--- START ---

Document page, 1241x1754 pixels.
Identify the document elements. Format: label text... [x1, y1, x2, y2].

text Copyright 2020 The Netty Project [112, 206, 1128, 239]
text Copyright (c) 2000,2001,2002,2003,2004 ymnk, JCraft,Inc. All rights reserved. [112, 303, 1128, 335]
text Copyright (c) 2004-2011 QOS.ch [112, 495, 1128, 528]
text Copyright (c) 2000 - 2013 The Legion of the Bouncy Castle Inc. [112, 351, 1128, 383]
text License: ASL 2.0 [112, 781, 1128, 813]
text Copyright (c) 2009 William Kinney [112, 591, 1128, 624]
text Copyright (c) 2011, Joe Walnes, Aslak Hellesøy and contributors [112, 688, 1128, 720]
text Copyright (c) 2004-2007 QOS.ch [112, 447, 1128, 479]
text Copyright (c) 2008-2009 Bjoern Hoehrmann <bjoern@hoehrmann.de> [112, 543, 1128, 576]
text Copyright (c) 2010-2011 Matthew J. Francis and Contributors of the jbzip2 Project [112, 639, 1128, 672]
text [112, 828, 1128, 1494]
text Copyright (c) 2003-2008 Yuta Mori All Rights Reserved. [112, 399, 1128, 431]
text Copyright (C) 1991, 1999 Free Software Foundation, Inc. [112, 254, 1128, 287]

--- END ---

Lines from the one holding "text [112, 828, 1128, 1494]" to the end of the listing above are the only ones to transcribe. Keep each exactly as written.

WRITTEN REPLY:
text [112, 828, 1128, 1494]
text Copyright (c) 2003-2008 Yuta Mori All Rights Reserved. [112, 399, 1128, 431]
text Copyright (C) 1991, 1999 Free Software Foundation, Inc. [112, 254, 1128, 287]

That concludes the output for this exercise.